Visitando la vita al Franco Parenti
di Alberto Raimondi
“Vorremmo raccontare una storia semplice, comune, per cogliere, se possibile, il fondo mitico di una quotidianità a noi vicina.
Per tanta parte del nostro lavoro ci ha ispirati la Metamorfosi di Filemone e Bauci di Ovidio. Di questo mito in noi risuonano: la convivialità come modus vivendi; la necessità di avere un luogo intimo o di doverlo talvolta lasciare; il farsi custodi di qualcosa o qualcuno; la metamorfosi come segno del tempo, sguardo sul mondo, vitale necessità e dinamica scenica. (…)
Ci immaginiamo tra dieci, cinquanta, sessant’anni, come fa un bambino che ha paura della puntura e gioca al dottore, come chi vorrebbe esser saggio senza dover aspettare i capelli bianchi; come chi, in fondo, non si sente mai pronto per invecchiare, per morire o per essere vivo.
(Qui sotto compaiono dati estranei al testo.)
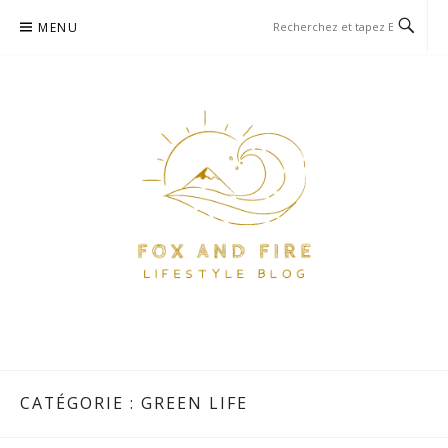
Aller
MENU
au
contenu
FOX AND FIRE – BLOG
BLOG PARIS ET VOYAGE
LIFESTYLE, FOOD ET VOYAGE
À PARIS
CATÉGORIE :
GREEN LIFE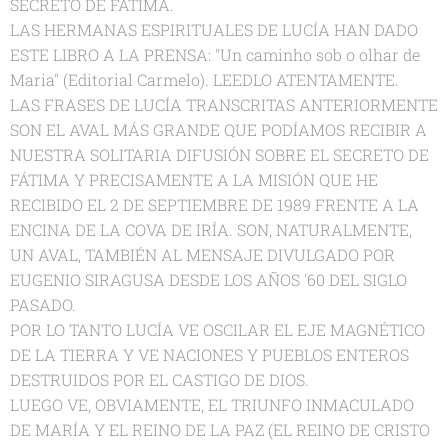
SECRETO DE FÁTIMA.
LAS HERMANAS ESPIRITUALES DE LUCÍA HAN DADO
ESTE LIBRO A LA PRENSA: "Un caminho sob o olhar de
Maria" (Editorial Carmelo). LEEDLO ATENTAMENTE.
LAS FRASES DE LUCÍA TRANSCRITAS ANTERIORMENTE
SON EL AVAL MÁS GRANDE QUE PODÍAMOS RECIBIR A
NUESTRA SOLITARIA DIFUSIÓN SOBRE EL SECRETO DE
FÁTIMA Y PRECISAMENTE A LA MISIÓN QUE HE
RECIBIDO EL 2 DE SEPTIEMBRE DE 1989 FRENTE A LA
ENCINA DE LA COVA DE IRÍA. SON, NATURALMENTE,
UN AVAL, TAMBIÉN AL MENSAJE DIVULGADO POR
EUGENIO SIRAGUSA DESDE LOS AÑOS '60 DEL SIGLO
PASADO.
POR LO TANTO LUCÍA VE OSCILAR EL EJE MAGNÉTICO
DE LA TIERRA Y VE NACIONES Y PUEBLOS ENTEROS
DESTRUIDOS POR EL CASTIGO DE DIOS.
LUEGO VE, OBVIAMENTE, EL TRIUNFO INMACULADO
DE MARÍA Y EL REINO DE LA PAZ (EL REINO DE CRISTO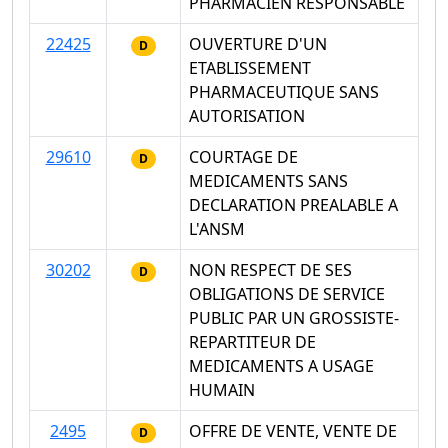
PHARMACIEN RESPONSABLE
22425
OUVERTURE D'UN
D
ETABLISSEMENT
PHARMACEUTIQUE SANS
AUTORISATION
29610
COURTAGE DE
D
MEDICAMENTS SANS
DECLARATION PREALABLE A
L'ANSM
30202
NON RESPECT DE SES
D
OBLIGATIONS DE SERVICE
PUBLIC PAR UN GROSSISTE-
REPARTITEUR DE
MEDICAMENTS A USAGE
HUMAIN
2495
OFFRE DE VENTE, VENTE DE
D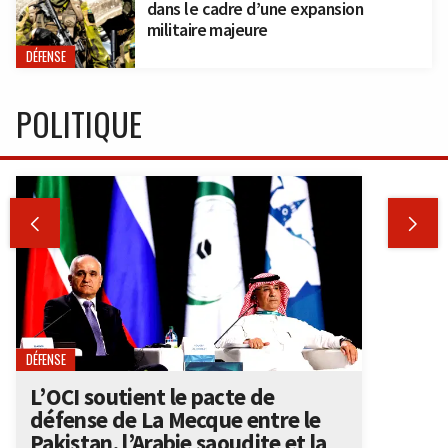
dans le cadre d’une expansion
militaire majeure
DÉFENSE
POLITIQUE


DÉFENSE
L’OCI soutient le pacte de
défense de La Mecque entre le
Pakistan, l’Arabie saoudite et la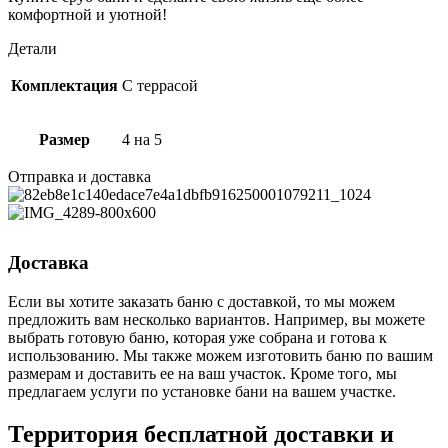
комфортной и уютной!
Детали
Комплектация
С террасой
Размер
4 на 5
Отправка и доставка
Доставка
Если вы хотите заказать баню с доставкой, то мы можем
предложить вам несколько вариантов. Например, вы можете
выбрать готовую баню, которая уже собрана и готова к
использованию. Мы также можем изготовить баню по вашим
размерам и доставить ее на ваш участок. Кроме того, мы
предлагаем услуги по установке бани на вашем участке.
Территория бесплатной доставки и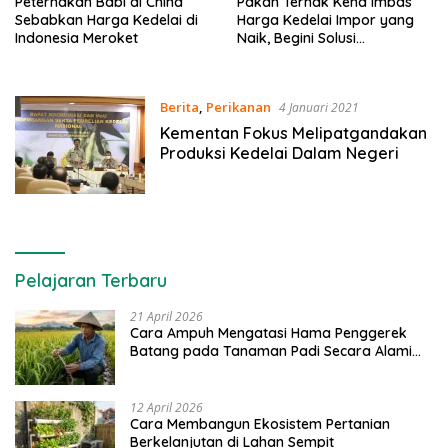
Peternakan Babi di China
Pakan Ternak Kena Imbas
Sebabkan Harga Kedelai di
Harga Kedelai Impor yang
Indonesia Meroket
Naik, Begini Solusi
Alternatifnya
Berita
,
Perikanan
4 Januari 2021
Kementan Fokus Melipatgandakan
Produksi Kedelai Dalam Negeri
Pelajaran Terbaru
21 April 2026
Cara Ampuh Mengatasi Hama Penggerek
Batang pada Tanaman Padi Secara Alami
dan Kimia
12 April 2026
Cara Membangun Ekosistem Pertanian
Berkelanjutan di Lahan Sempit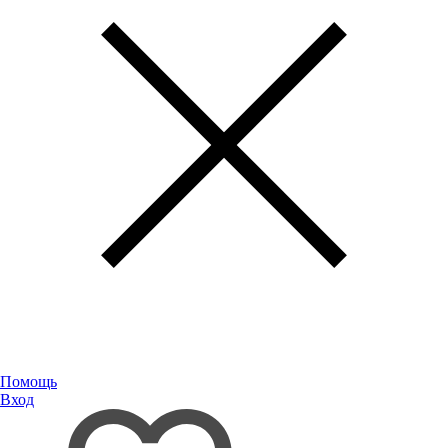
Помощь
Вход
Ci interessa cercare lì, nella paura del tempo che passa e per farlo continuiamo il nostro percorso nel corpo e nelle maschere, per raccontare di universi comunicanti, a caccia di verità fantastiche e credibili bugie.”
Questo è Visite il nuovo lavoro ideato e diretto da Riccardo Pippa del Teatro dei Girdi prodotto assieme al Teatro Franco Parenti di Milano.
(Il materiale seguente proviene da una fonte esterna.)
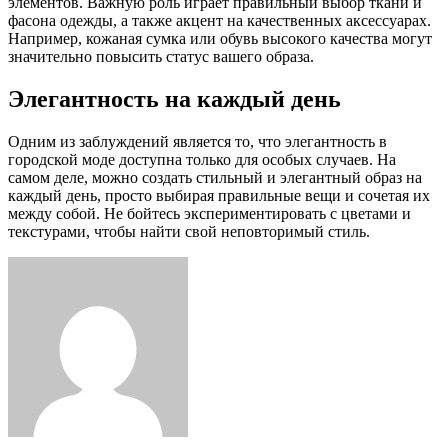
элементов. Важную роль играет правильный выбор ткани и
фасона одежды, а также акцент на качественных аксессуарах.
Например, кожаная сумка или обувь высокого качества могут
значительно повысить статус вашего образа.
Элегантность на каждый день
Одним из заблуждений является то, что элегантность в
городской моде доступна только для особых случаев. На
самом деле, можно создать стильный и элегантный образ на
каждый день, просто выбирая правильные вещи и сочетая их
между собой. Не бойтесь экспериментировать с цветами и
текстурами, чтобы найти свой неповторимый стиль.
Facebook
Twitter
LinkedIn
Tumblr
Pinterest
Reddit
VKontakte
Odnoklassniki
Skype
WhatsApp
Telegram
Viber
Share
Print
via
Email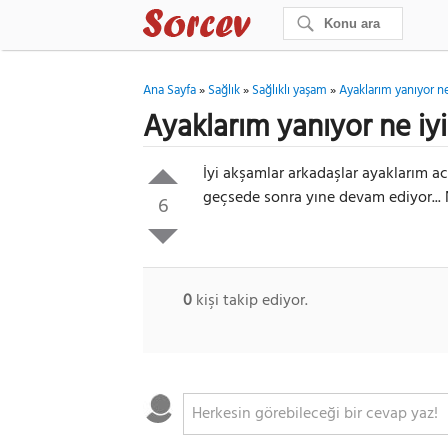
Ana Sayfa
»
Sağlık
»
Sağlıklı yaşam
»
Ayaklarım yanıyor ne 
Ayaklarım yanıyor ne iyi
İyi akşamlar arkadaşlar ayaklarım ac
geçsede sonra yıne devam ediyor... 
6
0
kişi takip ediyor.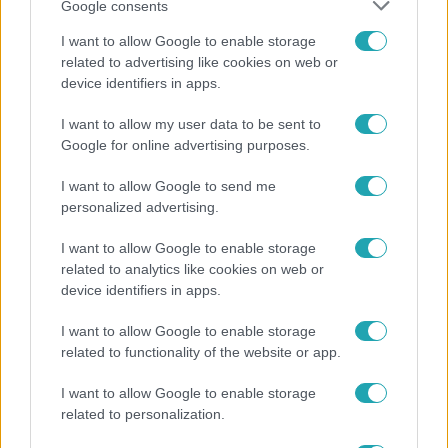
Google consents
I want to allow Google to enable storage
related to advertising like cookies on web or
device identifiers in apps.
I want to allow my user data to be sent to
Életmód
Google for online advertising purposes.
Gyakori tévhit dől meg a ventilátorról – így
érdemes használni a fizikus szerint
I want to allow Google to send me
personalized advertising.
I want to allow Google to enable storage
related to analytics like cookies on web or
device identifiers in apps.
I want to allow Google to enable storage
related to functionality of the website or app.
I want to allow Google to enable storage
related to personalization.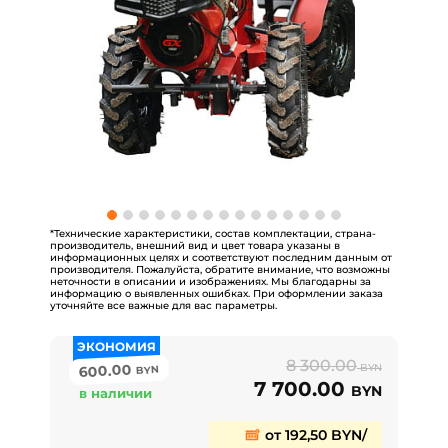
*Технические характеристики, состав комплектации, страна-
производитель, внешний вид и цвет товара указаны в
информационных целях и соответствуют последним данным от
производителя. Пожалуйста, обратите внимание, что возможны
неточности в описании и изображениях. Мы благодарны за
информацию о выявленных ошибках. При оформлении заказа
уточняйте все важные для вас параметры.
ЭКОНОМИЯ
8 300.00
600.00
BYN
BYN
7 700.00
BYN
в наличии
от 192,50 BYN/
Un lavoro da guardare con attenzione più per la tecnica e le idee che per il messaggio o la storia: uno spettacolo da osservare più che da capire.
Il linguaggio in superficie è chiaro e semplice ma nel profondo è molto più interessante di come appare.
Dopo Sulla morte senza esagerare, spettacolo di maschere, la giovane compagnia, guidata dal regista Riccardo Pippa, continua l’indagine su una forma teatrale che si affida al gesto, ai corpi con e senza maschere, a una parola-suono scarna e essenziale che supera le barriere linguistiche, che mira ad una sintesi per esaltare la potenza e l’espressività dei loro volti di cartapesta: in assenza di parole sono i dettagli a rivelare allo spettatore ciò che accade.
Evidente il grande lavoro di prove e di improvvisazione per arrivare a questo risultato finale. Si capisce che nulla è casuale anche se, a parer nostro, manca il passaggio finale: il potenziale è ancora più grande rispetto al risultato.
Ispirato al mito di Filemone e Bauci di Ovidio, Visite indaga la metamorfosi come segno del tempo, sguardo sul mondo, vitale necessità e dinamica scenica, e lo fa raccontando con un linguaggio originale, una storia semplice e comune per cogliere, se possibile, il fondo mitico di una quotidianità a noi vicina.
Tutto è lineare e stimolante per uno spettatore attento, ma è inevitabile aspettarsi qualcosa che poi non arriva. Sicuramente la seconda parte è più poetica della prima, anche se è proprio nel primo turbinio di azioni iniziali che si trovano gli aspetti più stimolanti.
Il merito del risultato è sicuramente anche del cast: Cecilia Campani, Giovanni Longhin, Andrea Panigatti, Sandro Pivotti, Maria Vittoria Scarlattei, Matteo Vitanza. Coeso e ben gestito, carico di professionalità e con alle spalle un duro lavoro, rende tutto esageratamente fluido e naturale, anche la sua follia più ludica.
Crediamo che il lavoro di dramaturgia di Giulia Tollis sia la parte più debole del lavoro: serve un approfondimento ed una cura più lucida e oculata.
Al contrario, ottimamente inseriti, le maschere e costumi di Ilaria Ariemme, così come la scenografia di Anna Maddalena Cingi. Entrambe hanno curato il dettaglio con leggerezza e al tempo stesso con incisività.
Tutto accade in una camera da letto, in due diverse modalità, ma con la stessa natura: luogo intimo, aperto e appartato che contiene il tempo che passa, le stagioni della vita, i gesti quotidiani che diventano rituali, le visite degli amici, dei ricordi, dei sogni e la “visita” come ultimo, possibile, atto di resistenza.
Terremo d’occhio il lavoro di questa compagnia, sperando nella giusta crescita e nello sviluppo di questo embrione che ci fa proprio ben sperare per il futuro.